Looking at setting up something like below and wanted to see if this is possible. Currently have two separate firewall types for the internet circuits. would like to have it so all the systems have the same default gateway and i can reboot/upgrade a firewall and access to the internet would still be possible. Also if i lost an ISP’s connect, the vrrp ip would use the backup firewall automatically and would not loose internet. The vrrp would let me upgrade and reboot the router with out loosing internet access.
There’s a handy guide for high availability here .
We have a dual isp set up at my work and we have two /29 so we use an IP as the vrrp that fail between firewalls/routers and have a wan-load-balance script that changes the static route to the vrrp on the primary firewall and the primary route on the backup to point to the primary.
We also set the backup ISP as default static route but with a higher weight eg
set protocols static route 0.0.0.0/0 next-hop { isp1-ip } distance 1
set protocols static route 0.0.0.0/0 next-hop { isp2-ip } distance 5
Our solution isn’t 100% foolproof as if a router fails we do have a blip in internet connectivity, but hope this helps get you started.

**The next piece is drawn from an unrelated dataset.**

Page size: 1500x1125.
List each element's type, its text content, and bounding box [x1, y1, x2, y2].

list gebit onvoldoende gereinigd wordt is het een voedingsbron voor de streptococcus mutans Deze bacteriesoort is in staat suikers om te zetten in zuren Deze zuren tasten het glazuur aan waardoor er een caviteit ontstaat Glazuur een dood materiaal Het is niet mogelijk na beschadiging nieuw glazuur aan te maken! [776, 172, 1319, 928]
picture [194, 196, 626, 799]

VRRP would not be run on the firewall interfaces since it does not support dhcp and the firewalls are separate. VRRP would only be on the inside interfaces coming from internal host. The firewalls would just connect to each individual router and figured the router would realize if a firewall was unavailable and not send the traffic to that host but to the other. I missed a line, but it would be a link between both routers, so they could route traffic between themselves.
Ok, so the routers are these VyOS? If so then you could set up wan-load-balance so it pings the WAN gateway to see if it’s up or not , in the script if it’s not active change the default route to point to the other router.
As for vrrp this could be just any IP that floats between the routers incase of a router going offline, then you point your switch default route to point to the vrrp IP address.